Because of the different methodologies used, some country rankings in the TRACE Matrix differ significantly from the rankings in TI’s Index. Overall, the five countries that posed the highest risk of bribery in the TRACE Matrix are Nigeria (97), Angola (94), Yemen (94), Uzbekistan (92), and Cambodia (89). In comparison, the five countries that posed the highest risk of bribery in the TI Index were Somalia (8), North Korea (8), Afghanistan (11), Sudan (12), and South Sudan (15).

In the CPI, Brazil, Libya, Spain, and Turkey are just a few countries that fared worse than last year. Brazil slipped the most, falling five points and dropping seven places to a rank of 76. Turkey slipped for a second year in a row from 53rd place in 2013 to 64th place in 2014 to 66th place in 2015. Spain fell one spot from 37th place in 2014 to 36th in 2015.

Elers says the decline in these countries’ rankings are due, in part, to massive corruption scandals, such as the corruption probe surrounding Brazil’s state-owned oil company Petrobras, which began to unfold in 2014, when allegations surfaced that Petrobras awarded inflated contracts to construction and engineering companies, which then funneled kickbacks to Petrobras executives and politicians.

To put this scandal in its proper context, consider that Brazil is facing grave economic challenges across the board, including a recession so deep that it (among other things, including a campaign contribution scandal) threatens the job of embattled President Dilma Rousseff.

In the TRACE Matrix, Brazil received an overall bribery score of 69. In particular, it scored highest (77) for business interactions with government, and lowest (42) for civil society oversight, reflecting, in part, quality and freedom of the media. According to TRACE, “a strong, independent media that is free from government influence can help check corrupt practices by scrutinizing public and private actors alike.”
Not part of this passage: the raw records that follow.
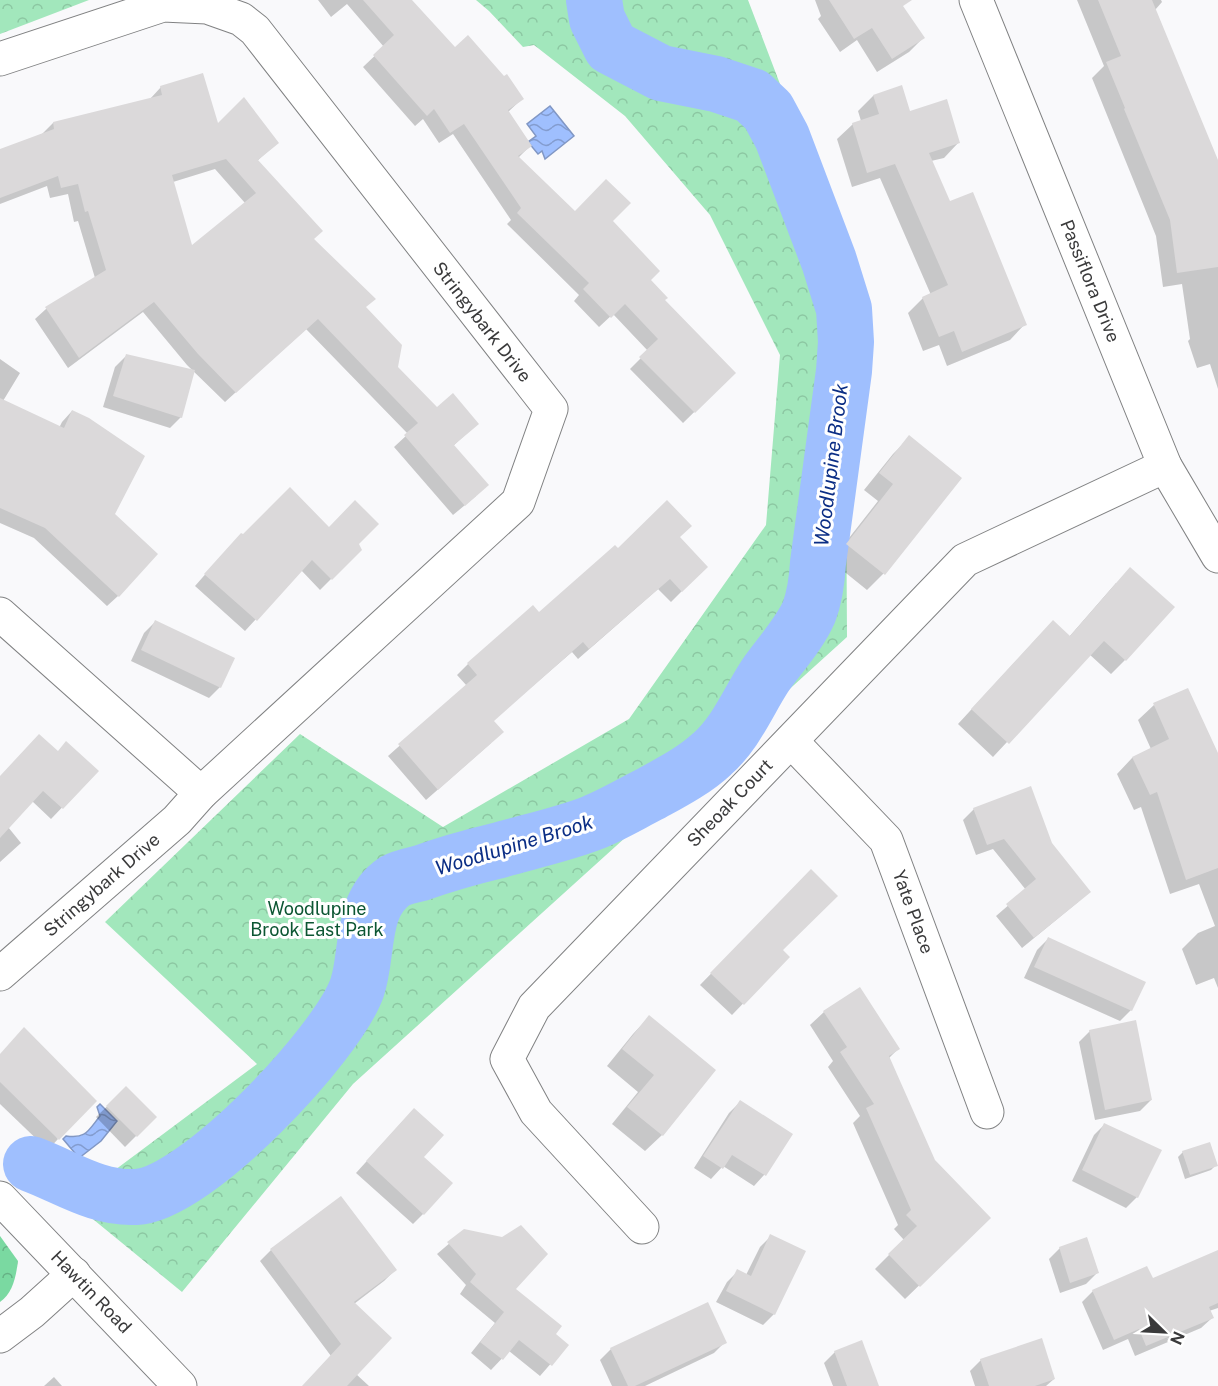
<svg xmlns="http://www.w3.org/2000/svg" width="1218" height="1386" font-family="'Public Sans',sans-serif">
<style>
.forest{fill:url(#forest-crowns)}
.park{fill:url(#park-crowns)}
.water{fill:url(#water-waves);stroke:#8197c4;stroke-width:1.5}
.shadow{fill:#0003;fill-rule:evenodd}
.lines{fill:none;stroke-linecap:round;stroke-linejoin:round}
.river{stroke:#9fbffe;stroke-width:56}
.building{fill:#dbd9da;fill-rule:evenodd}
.minor-casing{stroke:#818283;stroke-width:35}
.secondary-casing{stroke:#818283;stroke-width:35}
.minor{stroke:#fff;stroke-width:33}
.secondary{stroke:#fff;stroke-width:33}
.labels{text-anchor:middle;stroke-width:6;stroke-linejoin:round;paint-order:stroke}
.street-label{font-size:18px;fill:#3a3a3b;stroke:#fff}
.park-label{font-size:18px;fill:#0c5633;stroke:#fff}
.water-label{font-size:20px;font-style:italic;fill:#0b2e85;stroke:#fff}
</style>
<defs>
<pattern id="forest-crowns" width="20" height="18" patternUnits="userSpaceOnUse" patternTransform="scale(1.5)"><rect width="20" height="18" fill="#7ad9a1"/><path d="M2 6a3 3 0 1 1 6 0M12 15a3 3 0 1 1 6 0" fill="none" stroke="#65b184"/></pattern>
<pattern id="park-crowns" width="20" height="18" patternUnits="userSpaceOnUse" patternTransform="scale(1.5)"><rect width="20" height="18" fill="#a2e7bc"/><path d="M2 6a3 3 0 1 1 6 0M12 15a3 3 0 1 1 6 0" fill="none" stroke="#8cc7a2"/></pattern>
<pattern id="water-waves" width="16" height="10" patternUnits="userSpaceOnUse" patternTransform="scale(1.5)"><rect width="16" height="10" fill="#9fbffe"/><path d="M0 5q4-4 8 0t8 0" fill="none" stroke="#839ccf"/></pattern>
</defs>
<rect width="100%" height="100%" fill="#f9f9fb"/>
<path class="forest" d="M0,1236l18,25c-2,15 -5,32 -18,41z"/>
<g class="park">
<path d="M0,0h89l-89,34z"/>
<path d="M476,0h272l56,147 64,213 -22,109 1,168 -494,447 -171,208 -110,-90 185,-138 -152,-142 195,-188 143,93 186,-108 137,-194 14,-170 -70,-140 -85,-99 -91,-71 -11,2 -34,-36z"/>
</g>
<g class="water">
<path d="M550,106l24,30 -29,23 -3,-8 -4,3 -10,-12 8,-6 -9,-12z"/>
<path d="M100,1104l17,17 -16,20 -22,17 -16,-19 3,-3c20,3 22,-5 34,-20l-3,-9z"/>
</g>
<g class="shadow">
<path d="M318,0h92l45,49 67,50 -14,13 22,34 -12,12 57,55 36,8 52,79 71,73 -51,50 -53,-54 18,-18 -35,-37 -14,13 -25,-26 5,-6 -72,-71 4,-4 -58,-86 -14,9 -16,-24 -8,7 -52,-59 21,-20 -37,-43 -16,13z"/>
<path d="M815,0h83l25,38 -14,14 -32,20 -20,-32 -17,12 -22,-33 3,-3z"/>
<path d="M1077,0h84l1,2 -7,8 63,154v225l-8,-25 -13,4 -9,-27 2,-2 -8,-55 -19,3 -7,-51 -64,-158 12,-12z"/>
<path d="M161,87l56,39 60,17 -20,18 107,147 33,59 40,42 29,25 -13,12 23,50 -23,19 -59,-68 14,-13 -102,-105 -81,73 -38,-37 -44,-53 -75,56 -33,-49 11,-10 49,-31 -17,-57 -4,1 -6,-28 -18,4 -3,-12 -47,18v-53l42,-17 11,-11 97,-24zM215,169l30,34 -54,45 -18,-66z"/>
<path d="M901,87l8,26 50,29 -15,16 -13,3 18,42 76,121 -15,16 -63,26 -8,-21 -16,6 -15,-38 15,-15 8,-3 -51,-117 -28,9 -15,-48 16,-15 8,-3 -3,-10 15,-15z"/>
<path d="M126,356l55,61 -11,11 -67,-21 12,-40z"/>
<path d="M0,359l20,14 -17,28 56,27 3,-6 10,-11 41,103 5,82 -11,10 -73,-68 -34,-15z"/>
<path d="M910,437l50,41 -77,96 -16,16 -36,-29 47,-60 -14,-11 29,-36z"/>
<path d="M328,529l29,15 3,6 -40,40 -19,-20 -56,61 -50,-45 36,-41z"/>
<path d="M678,537l28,30 -35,35 -13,-13 -80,70 -6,-7 -80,69 -1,22 -65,57 -38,-44 79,-70 -10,-11 11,-11 71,-50 78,-64z"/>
<path d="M1116,583l9,77 -14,14 -22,-20 -96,103 -35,-33 81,-88 30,1z"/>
<path d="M155,622l65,65 -11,11 -78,-37 13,-28z"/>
<path d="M1154,705l64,51v232l-4,-10 -18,7 -14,-36 16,-16 17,-7 -16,-42 -29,10 -29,-87 -7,3 -17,-36 15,-16 19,-9 -13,-29z"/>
<path d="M57,752l40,19 -46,48 -19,-18 -24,26 13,16 -21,19v-85z"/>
<path d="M974,809l77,35 27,58 -56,46 -26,-32 30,-26 -33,-41 -17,6 -13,-35z"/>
<path d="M811,871l-30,79 7,7 -56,58 -32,-30z"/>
<path d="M1048,939l83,71 -11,11 -96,-43 13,-28z"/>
<path d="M824,1012l74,37 -9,9 45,103 55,57 -84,81 -30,-30 29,-29 -10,-11 4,-4 -45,-102 7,-7 -32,-49 5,-6 -23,-36z"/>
<path d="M649,1017l13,118 -17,16 -33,-27 26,-32 -31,-26 26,-32z"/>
<path d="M1090,1031l61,69 -11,11 -45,9 -16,-78z"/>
<path d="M0,1055l58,84 -10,11 -48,-46z"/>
<path d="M126,1088l29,29 -30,30 -29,-30z"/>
<path d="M740,1102l51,33 -27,40 -10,11 -31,-20 -12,13 -17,-11 35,-55z"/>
<path d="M404,1120l18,37 1,57 -10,10 -57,-51z"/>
<path d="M1105,1124l32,73 -11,11 -54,-27 22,-46z"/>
<path d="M1183,1152l33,13 -5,5 -26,9 -7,-22z"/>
<path d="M465,1230l88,104 14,11 -27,31 -31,-25 -18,19 -20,-17 24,-30 -35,-29 6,-9 -29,-31z"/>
<path d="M771,1236l3,78 -11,11 -47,-23 11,-20 11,-11 8,4 14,-28z"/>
<path d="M1060,1248l37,25 -11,11 -26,9 -11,-34z"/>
<path d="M271,1250l124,20 -11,11 -30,23 2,70 13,12h-66l28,-30 -71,-95z"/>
<path d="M1218,1252v56l-9,3 3,7 -11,10 -66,28 -7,-17 -25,11 -21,-48 11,-11 59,-11z"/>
<path d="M725,1342l-11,11 -69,33h-33l-12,-26 11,-11z"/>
<path d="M835,1352l43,34h-45l-9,-23z"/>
<path d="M981,1360l73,19 -8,7h-71l-5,-15z"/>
<path d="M54,1377l8,9h-18z"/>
</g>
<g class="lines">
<path class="river" d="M31,1164c35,13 66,35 105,33 60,-3 201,-153 221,-209 12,-35 2,-83 38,-107 7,-4 18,-6 26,-8 25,-9 50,-16 75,-22 31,-9 65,-16 96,-28 20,-8 40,-20 60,-30 20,-11 43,-23 60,-39 24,-21 36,-52 53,-78 14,-20 35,-43 44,-64 6,-16 8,-32 9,-49l26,-192 2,-29 -2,-33 -15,-48 -47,-124 -14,-26 -16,-15 -36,-12 -55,-11 -50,-26 -14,-28 -3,-19"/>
</g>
<g class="building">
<path d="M363,0h49l43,47 13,-12 36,41 3,-2 17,25 -16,11 24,36 -14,10 57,55 31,-32 25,24 -18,18 47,50 -9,9 17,18 -3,2 71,73 -41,40 -56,-56 19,-18 -33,-35 -14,14 -28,-29 6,-6 -72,-70 4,-5 -57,-84 -14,9 -16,-24 -7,7 -54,-61 21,-20z"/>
<path d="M829,0h83l-9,6 22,32 -33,21 -20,-31 -18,11z"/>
<path d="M1098,0h54l66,160v107l-41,6 -7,-53 -46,-111 1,-1 -19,-46 15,-6z"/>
<path d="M203,73l15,50 26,-26 35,46 -21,17 65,71 -9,8 62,60 -10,8 36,38 -4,22 39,40 16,-14 26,31 -25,21 35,40 -24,21 -61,-71 14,-12 -100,-104 -82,74 -38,-39 -44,-52 -75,56 -34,-51 61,-37 -18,-59 -3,1 -7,-28 -17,4 -3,-12 -58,22v-49l54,-20 -1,-7 109,-27 -2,-9zM226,159l30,34 -64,52 -20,-70z"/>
<path d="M902,85l8,26 37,-12 13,44 -31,10 21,48 23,-9 54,133 -65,27 -8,-21 -15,6 -17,-40 26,-12 -53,-121 -28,9 -15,-50 27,-9 -6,-19z"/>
<path d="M126,354l69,16 -13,48 -69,-22z"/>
<path d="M0,398l64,30 8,-18 17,8 56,38 -30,58 43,40 -39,43 -74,-69 -45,-20z"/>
<path d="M909,435l53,43 -77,97 -39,-31 47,-60 -14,-11z"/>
<path d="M290,487l39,40 26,-27 24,24 -20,20 3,6 -30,30 -20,-20 -55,61 -53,-47 37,-41 2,1z"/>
<path d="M667,500l25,26 -12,11 28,30 -26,25 -12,-13 -81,70 -6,-7 -89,79 10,11 -66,58 -40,-46 79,-69 -10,-12 66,-58 6,7 76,-67 3,3z"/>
<path d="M1130,567l45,40 -49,54 -22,-20 -95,103 -38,-35 82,-89 17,16z"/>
<path d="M155,620l80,38 -14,30 -80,-38z"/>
<path d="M1188,688l30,65v115l-32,12 -29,-88 -7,3 -18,-38 37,-18 -16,-36z"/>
<path d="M39,734l19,17 8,-10 33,30 -36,38 -20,-18 -43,47v-62z"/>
<path d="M1031,786l21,57 39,49 -57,46 -28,-34 30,-25 -32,-40 -17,6 -14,-37z"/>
<path d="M811,869l27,27 -55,54 7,7 -46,48 -34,-32z"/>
<path d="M1048,937l98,45 -14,29 -98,-44z"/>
<path d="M860,987l40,62 -11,7 46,104 56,58 -71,69 -32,-33 29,-28 -11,-11 5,-5 -45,-102 8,-4 -34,-52 7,-5 -24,-36z"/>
<path d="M649,1015l67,55 -53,66 -36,-29 27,-32 -32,-26z"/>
<path d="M1136,1020l16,80 -47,10 -16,-80z"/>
<path d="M24,1027l73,74 -38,39 -59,-58v-28z"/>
<path d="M126,1086l31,31 -20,20 -31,-31z"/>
<path d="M740,1100l53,34 -27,42 -34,-21 -9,14 -20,-13z"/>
<path d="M414,1108l30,27 -20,22 29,26 -29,32 -58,-54z"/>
<path d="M1104,1123l58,27 -24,48 -56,-28z"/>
<path d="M1210,1142l8,24 -28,9 -8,-24z"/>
<path d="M341,1196l56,74 -43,32 38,36 -45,48h-45l39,-42 -71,-95z"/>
<path d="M521,1225l27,29 -32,35 46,37 -6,8 13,11 -17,21 -33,-26 -16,20 -23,-18 24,-30 -34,-30 6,-8 -29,-32 17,-13 38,8z"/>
<path d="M770,1234l36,17 -31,64 -49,-24 11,-22 14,7z"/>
<path d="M1087,1237l12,36 -29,10 -11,-36z"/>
<path d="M1218,1250v53l-9,4 5,11 -68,28 -7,-17 -25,11 -22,-50 55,-24 6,12z"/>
<path d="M708,1302l19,41 -92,43h-7l-18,-38z"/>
<path d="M1042,1338l13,41 -20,7h-46l-9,-27z"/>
<path d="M862,1340l17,46h-32l-13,-35z"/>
</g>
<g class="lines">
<g class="minor-casing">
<g id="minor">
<path d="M976,0l189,466 53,90"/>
<path d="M0,59l163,-54 44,2 34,12 14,11 296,379 -33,93 -317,291 -24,27 -177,154"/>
<path d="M0,614l201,179"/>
<path d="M791,741l95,99 101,272"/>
<path d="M642,1227l-106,-115 -29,-53 27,-52 431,-447 200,-94"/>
<path d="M0,1336l32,-24 42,-38"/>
</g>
</g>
<g class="secondary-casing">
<path id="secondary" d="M0,1198l180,188"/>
</g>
<use href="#minor" class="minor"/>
<use href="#secondary" class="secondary"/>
</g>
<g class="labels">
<g class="street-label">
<text transform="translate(1090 281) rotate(68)" y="6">Passiflora Drive</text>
<text transform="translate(482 322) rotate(52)" y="6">Stringybark Drive</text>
<text transform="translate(730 803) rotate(-46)" y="6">Sheoak Court</text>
<text transform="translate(102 885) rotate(-41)" y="6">Stringybark Drive</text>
<text transform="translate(913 912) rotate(70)" y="6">Yate Place</text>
<text transform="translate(91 1292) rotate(46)" y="6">Hawtin Road</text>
</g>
<g class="park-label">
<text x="317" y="915">Woodlupine<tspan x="317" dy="21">Brook East Park</tspan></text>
</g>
<g class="water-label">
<text transform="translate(831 465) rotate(-83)" y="7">Woodlupine Brook</text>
<text transform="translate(514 845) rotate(-17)" y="7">Woodlupine Brook</text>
</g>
</g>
<g transform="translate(1164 1332) rotate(114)" stroke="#ffffff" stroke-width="4.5" paint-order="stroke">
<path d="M0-4.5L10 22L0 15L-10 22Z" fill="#3a3a3b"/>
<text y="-9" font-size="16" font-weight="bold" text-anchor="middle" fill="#3a3a3b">N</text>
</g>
</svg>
The remaining BRIC nations—Russia, India, and China—did not rank well in either index. In the CPI, Russia ranked 119th, with a low score of 29; India ranked 76th, with a low score of 38; and China ranked 83rd, with a score of 37.

In the TRACE Matrix, India received a high overall bribery risk of 80, while China scored 66, and the Russian Federation scored 65. China scored especially poor concerning quality and freedom of media, whereas both India and Russia’s highest risk areas concern the number of government touch points.

The top five countries that posed the lowest risk of bribery in the TRACE Matrix are Ireland, Canada, New Zealand, Hong Kong, and Sweden. In the TI Index, the top five countries were Denmark, Finland, Sweden, New Zealand, and the Netherlands, reflecting low levels of state-sector corruption.

In both indices, the United States showed low levels of bribery. It ranked 10th overall in the TRACE Matrix and 16th overall in the 2015 TI Index.

Compliance and risk officers should pay particular attention to new markets that are just now opening for business, such as Cuba and Iran, which both pose high corruption risk. Cuba ranked 56th with a score of 47, while Iran ranked worse at 130 with a score of 27. Companies looking to do business in these countries need to proceed with caution, with a keen eye toward not only identifying corruption-related risks, but also observing sanctions laws that may still be in play.

Around the world, countries continue to launch anti-corruption campaigns with great ambition, “but they need to be sustained over a long period of time,” says Elers. “They need to be adequately resourced, supported by businesses, which is very important, and anti-corruption agencies really need to be given independence to be able to function properly.”

As helpful as the CPI and TRACE bribery indices are for companies, they are just one element of analysis that goes into a risk-management program. Nothing substitutes having compliance professionals on the ground, interacting with locals who know the unique risks and cultural nuances of each country in which the company operates.